BEGIN Information supplied
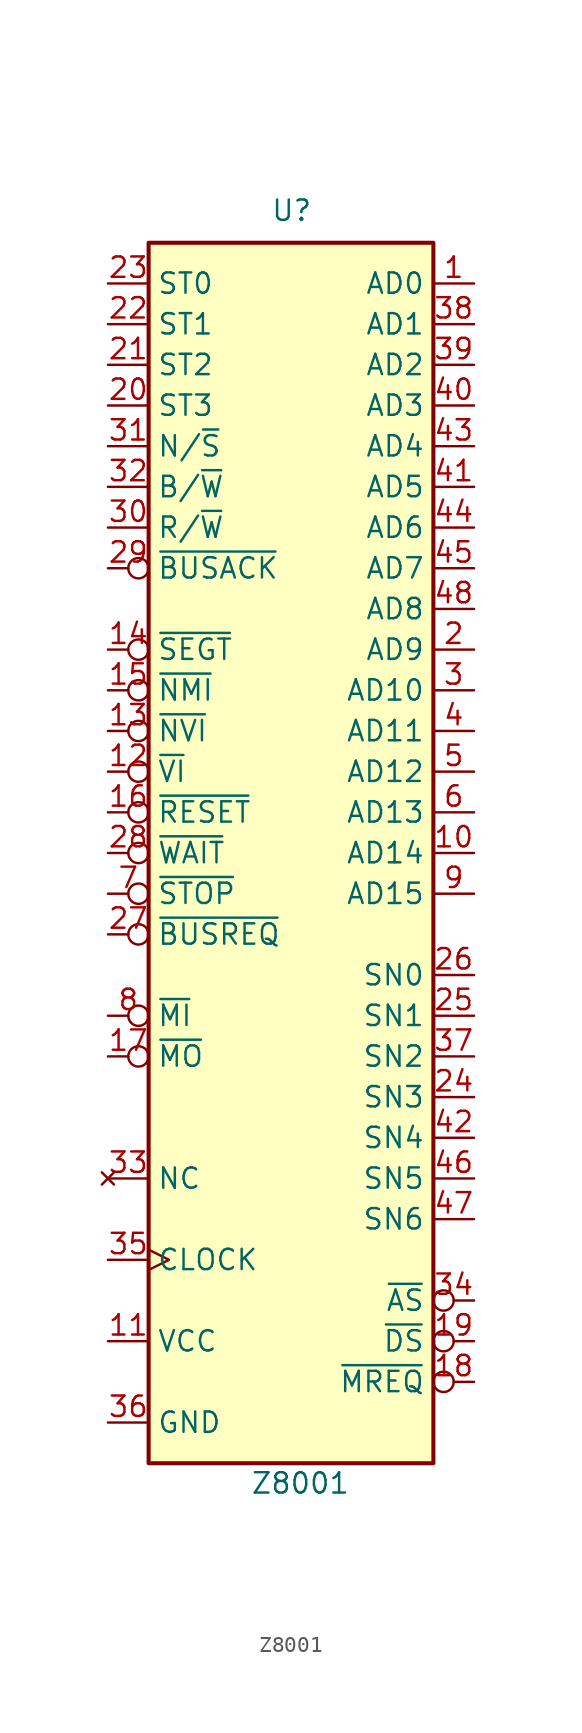
<source format=kicad_sym>
(kicad_symbol_lib
  (version 20231120)
  (generator "kicad_symbol_editor")
  (generator_version "8.0")
  (symbol "Z8001"
    (property "Reference" "U"
      (at -1.27 39.37 0)
      (effects (font (size 1.27 1.27)) (justify left bottom)))
    (property "Value" "Z8001"
      (at -2.54 -38.608 0)
      (effects (font (size 1.27 1.27)) (justify left top)))
    (symbol "Z8001_0_0"
      (pin input inverted (at -11.43 12.7 0) (length 2.54) (name "~{SEGT}" (effects (font (size 1.27 1.27)))) (number "14" (effects (font (size 1.27 1.27)))))
      (pin output line (at 11.43 -15.24 180) (length 2.54) (name "SN3" (effects (font (size 1.27 1.27)))) (number "24" (effects (font (size 1.27 1.27)))))
      (pin output line (at 11.43 -10.16 180) (length 2.54) (name "SN1" (effects (font (size 1.27 1.27)))) (number "25" (effects (font (size 1.27 1.27)))))
      (pin output line (at 11.43 -7.62 180) (length 2.54) (name "SN0" (effects (font (size 1.27 1.27)))) (number "26" (effects (font (size 1.27 1.27)))))
      (pin output line (at 11.43 -12.7 180) (length 2.54) (name "SN2" (effects (font (size 1.27 1.27)))) (number "37" (effects (font (size 1.27 1.27)))))
      (pin output line (at 11.43 -17.78 180) (length 2.54) (name "SN4" (effects (font (size 1.27 1.27)))) (number "42" (effects (font (size 1.27 1.27)))))
      (pin output line (at 11.43 -20.32 180) (length 2.54) (name "SN5" (effects (font (size 1.27 1.27)))) (number "46" (effects (font (size 1.27 1.27)))))
      (pin output line (at 11.43 -22.86 180) (length 2.54) (name "SN6" (effects (font (size 1.27 1.27)))) (number "47" (effects (font (size 1.27 1.27))))))
    (symbol "Z8001_0_1"
      (rectangle (start -8.89 38.1) (end 8.89 -38.1) (stroke (width 0.254) (type default)) (fill (type background))))
    (symbol "Z8001_1_1"
      (pin bidirectional line (at 11.43 35.56 180) (length 2.54) (name "AD0" (effects (font (size 1.27 1.27)))) (number "1" (effects (font (size 1.27 1.27)))))
      (pin bidirectional line (at 11.43 0 180) (length 2.54) (name "AD14" (effects (font (size 1.27 1.27)))) (number "10" (effects (font (size 1.27 1.27)))))
      (pin power_in line (at -11.43 -30.48 0) (length 2.54) (name "VCC" (effects (font (size 1.27 1.27)))) (number "11" (effects (font (size 1.27 1.27)))))
      (pin input inverted (at -11.43 5.08 0) (length 2.54) (name "~{VI}" (effects (font (size 1.27 1.27)))) (number "12" (effects (font (size 1.27 1.27)))))
      (pin input inverted (at -11.43 7.62 0) (length 2.54) (name "~{NVI}" (effects (font (size 1.27 1.27)))) (number "13" (effects (font (size 1.27 1.27)))))
      (pin input inverted (at -11.43 10.16 0) (length 2.54) (name "~{NMI}" (effects (font (size 1.27 1.27)))) (number "15" (effects (font (size 1.27 1.27)))))
      (pin input inverted (at -11.43 2.54 0) (length 2.54) (name "~{RESET}" (effects (font (size 1.27 1.27)))) (number "16" (effects (font (size 1.27 1.27)))))
      (pin output inverted (at -11.43 -12.7 0) (length 2.54) (name "~{MO}" (effects (font (size 1.27 1.27)))) (number "17" (effects (font (size 1.27 1.27)))))
      (pin output inverted (at 11.43 -33.02 180) (length 2.54) (name "~{MREQ}" (effects (font (size 1.27 1.27)))) (number "18" (effects (font (size 1.27 1.27)))))
      (pin output inverted (at 11.43 -30.48 180) (length 2.54) (name "~{DS}" (effects (font (size 1.27 1.27)))) (number "19" (effects (font (size 1.27 1.27)))))
      (pin bidirectional line (at 11.43 12.7 180) (length 2.54) (name "AD9" (effects (font (size 1.27 1.27)))) (number "2" (effects (font (size 1.27 1.27)))))
      (pin output line (at -11.43 27.94 0) (length 2.54) (name "ST3" (effects (font (size 1.27 1.27)))) (number "20" (effects (font (size 1.27 1.27)))))
      (pin output line (at -11.43 30.48 0) (length 2.54) (name "ST2" (effects (font (size 1.27 1.27)))) (number "21" (effects (font (size 1.27 1.27)))))
      (pin output line (at -11.43 33.02 0) (length 2.54) (name "ST1" (effects (font (size 1.27 1.27)))) (number "22" (effects (font (size 1.27 1.27)))))
      (pin output line (at -11.43 35.56 0) (length 2.54) (name "ST0" (effects (font (size 1.27 1.27)))) (number "23" (effects (font (size 1.27 1.27)))))
      (pin input inverted (at -11.43 -5.08 0) (length 2.54) (name "~{BUSREQ}" (effects (font (size 1.27 1.27)))) (number "27" (effects (font (size 1.27 1.27)))))
      (pin input inverted (at -11.43 0 0) (length 2.54) (name "~{WAIT}" (effects (font (size 1.27 1.27)))) (number "28" (effects (font (size 1.27 1.27)))))
      (pin output inverted (at -11.43 17.78 0) (length 2.54) (name "~{BUSACK}" (effects (font (size 1.27 1.27)))) (number "29" (effects (font (size 1.27 1.27)))))
      (pin bidirectional line (at 11.43 10.16 180) (length 2.54) (name "AD10" (effects (font (size 1.27 1.27)))) (number "3" (effects (font (size 1.27 1.27)))))
      (pin output line (at -11.43 20.32 0) (length 2.54) (name "R/~{W}" (effects (font (size 1.27 1.27)))) (number "30" (effects (font (size 1.27 1.27)))))
      (pin output line (at -11.43 25.4 0) (length 2.54) (name "N/~{S}" (effects (font (size 1.27 1.27)))) (number "31" (effects (font (size 1.27 1.27)))))
      (pin output line (at -11.43 22.86 0) (length 2.54) (name "B/~{W}" (effects (font (size 1.27 1.27)))) (number "32" (effects (font (size 1.27 1.27)))))
      (pin no_connect line (at -11.43 -20.32 0) (length 2.54) (name "NC" (effects (font (size 1.27 1.27)))) (number "33" (effects (font (size 1.27 1.27)))))
      (pin output inverted (at 11.43 -27.94 180) (length 2.54) (name "~{AS}" (effects (font (size 1.27 1.27)))) (number "34" (effects (font (size 1.27 1.27)))))
      (pin input clock (at -11.43 -25.4 0) (length 2.54) (name "CLOCK" (effects (font (size 1.27 1.27)))) (number "35" (effects (font (size 1.27 1.27)))))
      (pin power_in line (at -11.43 -35.56 0) (length 2.54) (name "GND" (effects (font (size 1.27 1.27)))) (number "36" (effects (font (size 1.27 1.27)))))
      (pin bidirectional line (at 11.43 33.02 180) (length 2.54) (name "AD1" (effects (font (size 1.27 1.27)))) (number "38" (effects (font (size 1.27 1.27)))))
      (pin bidirectional line (at 11.43 30.48 180) (length 2.54) (name "AD2" (effects (font (size 1.27 1.27)))) (number "39" (effects (font (size 1.27 1.27)))))
      (pin bidirectional line (at 11.43 7.62 180) (length 2.54) (name "AD11" (effects (font (size 1.27 1.27)))) (number "4" (effects (font (size 1.27 1.27)))))
      (pin bidirectional line (at 11.43 27.94 180) (length 2.54) (name "AD3" (effects (font (size 1.27 1.27)))) (number "40" (effects (font (size 1.27 1.27)))))
      (pin bidirectional line (at 11.43 22.86 180) (length 2.54) (name "AD5" (effects (font (size 1.27 1.27)))) (number "41" (effects (font (size 1.27 1.27)))))
      (pin bidirectional line (at 11.43 25.4 180) (length 2.54) (name "AD4" (effects (font (size 1.27 1.27)))) (number "43" (effects (font (size 1.27 1.27)))))
      (pin bidirectional line (at 11.43 20.32 180) (length 2.54) (name "AD6" (effects (font (size 1.27 1.27)))) (number "44" (effects (font (size 1.27 1.27)))))
      (pin bidirectional line (at 11.43 17.78 180) (length 2.54) (name "AD7" (effects (font (size 1.27 1.27)))) (number "45" (effects (font (size 1.27 1.27)))))
      (pin bidirectional line (at 11.43 15.24 180) (length 2.54) (name "AD8" (effects (font (size 1.27 1.27)))) (number "48" (effects (font (size 1.27 1.27)))))
      (pin bidirectional line (at 11.43 5.08 180) (length 2.54) (name "AD12" (effects (font (size 1.27 1.27)))) (number "5" (effects (font (size 1.27 1.27)))))
      (pin bidirectional line (at 11.43 2.54 180) (length 2.54) (name "AD13" (effects (font (size 1.27 1.27)))) (number "6" (effects (font (size 1.27 1.27)))))
      (pin input inverted (at -11.43 -2.54 0) (length 2.54) (name "~{STOP}" (effects (font (size 1.27 1.27)))) (number "7" (effects (font (size 1.27 1.27)))))
      (pin input inverted (at -11.43 -10.16 0) (length 2.54) (name "~{MI}" (effects (font (size 1.27 1.27)))) (number "8" (effects (font (size 1.27 1.27)))))
      (pin bidirectional line (at 11.43 -2.54 180) (length 2.54) (name "AD15" (effects (font (size 1.27 1.27)))) (number "9" (effects (font (size 1.27 1.27))))))))
</source>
END Information supplied
**Work item:** Please go line by line through the records above, copying each one that holds the string "property".

**Answer box:**
    (property "Reference" "U"
    (property "Value" "Z8001"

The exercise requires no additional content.